■ Page text:
There is no way to move 100 cars, side by side, in [PARALLEL]
across a bridge
that has just a one pure-[SERIAL] lane over a river.

As declared above, the fileIO is a "just"-[CONCURRENT] process, there is no such device ( be it a spinning disk, or any form of NAND/FLASH-SSD disk-emulation device ), that could read and smoothly-deliver data from 100-different file locations at the very same time.

The maximum one can expect is to hide some part of the non-CPU part of the process-flow ( buffer & controller cache re-ordered fileIO may mask some part of the principal ~ 10 [ms] seek-time ( not more than ~ 125 seeks per second, even on RAID ) and data-flow will never go above ~ 250 [MB/s/disk] on classical spinning disk, network-transport latency + remote process-handling in case of a web-request will always accrue ~ from units to small hundreds of [ms] just for L3-TCP/IP-RTT-latency + add whatever remote-processing takes ).

If going into domain of high-performance, one will definitely have to go into proper understanding of hardware, because all software high-level constructors expect users to understand cons and pros ( and in most cases, do not leave all the hardware-related decisions to user, so in most cases, one ought benchmark settings against the respective hardware platform to identify / validate, if such respective software-constructor indeed delivers any beneficial effects on the process performance, or not -- losing way more than receiving is a very common surprise in this domain, if a blind-belief or naive-implementation gets indeed benchmarked ).

Q: How can I predict the degree of parallelism to use?

A:
An analytical approach -- IDENTIFY the most narrow bridge in the game:
Go as deep into the real-system hardware infrastructure the code will be deployed at, so as to identify the weakest processing-chain element in the computing graph ( The very bridge, with the least number of true-parallel lanes - fileIO having ~ 1-lane, 4-core CPU having ~ 4-lanes ( may have more than 8-lanes, if having 2-ALU per CPU-core and doing only some well done locality-preserved heavy number-crunching ), 2-channel DRAM having ~ 2-lanes, etc. )

An experimental approach -- MEASURE performance of all the possible combinations:
If not willing to spend such efforts or if such information is not available in sufficient level of detail for analytical approach, one may prepare and run a set of blind brute-force black-box benchmarking experiments, measuring the in-vivo performance effects of the controlled levels of concurrency / locally deployed fine-grain parallelism tricks. Experimental data may indicate directions, that may yield beneficial or adverse effects on the resulting End-to-End process performance.

■ Information supplied:

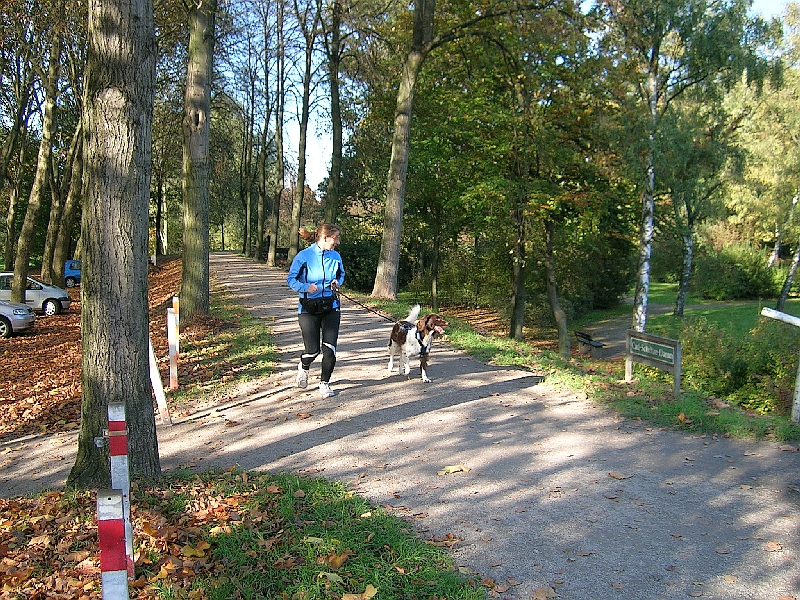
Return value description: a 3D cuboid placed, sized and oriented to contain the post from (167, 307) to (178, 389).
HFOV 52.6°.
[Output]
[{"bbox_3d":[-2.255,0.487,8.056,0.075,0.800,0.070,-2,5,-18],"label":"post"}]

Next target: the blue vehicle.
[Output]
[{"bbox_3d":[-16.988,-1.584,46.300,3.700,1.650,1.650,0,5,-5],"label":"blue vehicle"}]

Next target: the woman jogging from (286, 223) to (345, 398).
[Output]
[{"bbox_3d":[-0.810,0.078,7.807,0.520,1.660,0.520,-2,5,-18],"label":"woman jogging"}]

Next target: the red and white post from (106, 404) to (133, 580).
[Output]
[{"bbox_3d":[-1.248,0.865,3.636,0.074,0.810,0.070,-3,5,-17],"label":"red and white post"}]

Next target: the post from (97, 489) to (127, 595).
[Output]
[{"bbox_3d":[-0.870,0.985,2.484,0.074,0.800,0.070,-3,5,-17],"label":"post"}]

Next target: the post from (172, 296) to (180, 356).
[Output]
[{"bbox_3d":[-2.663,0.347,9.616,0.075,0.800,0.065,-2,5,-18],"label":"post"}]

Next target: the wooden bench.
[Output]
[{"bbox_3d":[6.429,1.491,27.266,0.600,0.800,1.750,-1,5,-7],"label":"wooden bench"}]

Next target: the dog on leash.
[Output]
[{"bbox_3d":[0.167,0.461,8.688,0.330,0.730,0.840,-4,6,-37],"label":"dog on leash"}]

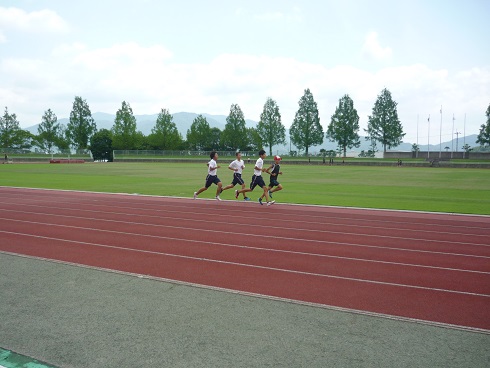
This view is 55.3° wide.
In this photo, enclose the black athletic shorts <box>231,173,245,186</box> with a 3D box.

■ Exercise 1:
In the text on parallel file I/O, what is the most seeks per second that can be expected, even on RAID?
■ Exercise 2:
Write a continuation of the text on parallel file I/O, picking up after its final sentence.

■ Response 1:
Not more than about 125 seeks per second.

■ Response 2:
Known Limitations:
There is no such thing as a repeatable controlled experiment, if going outside of a localhost ( local-area / wide-area networks background traffic workload envelopes, remote firewalls, remote processing-node(s), spurious intermittent workloads on any of the mediating devices -- all this simply prevents an experiment to be repeatable per-se, the less to be anything more, than just a one sample in some remarkably large empirical performance testing DataSET, if the results aim to have some relevance for final decision ( 10x, 100x, 1000x being not a measure, if in a serious need to cover various background workloads affected performance assessment of each of the experimental setup combinations ) ). Also may need to check a remote-website Terms & Conditions, as many API providers implement daily-use limiting / rate-trimming policies, so as not to get onto their respective blacklist / permanent ban, right due to violating these Terms & Conditions.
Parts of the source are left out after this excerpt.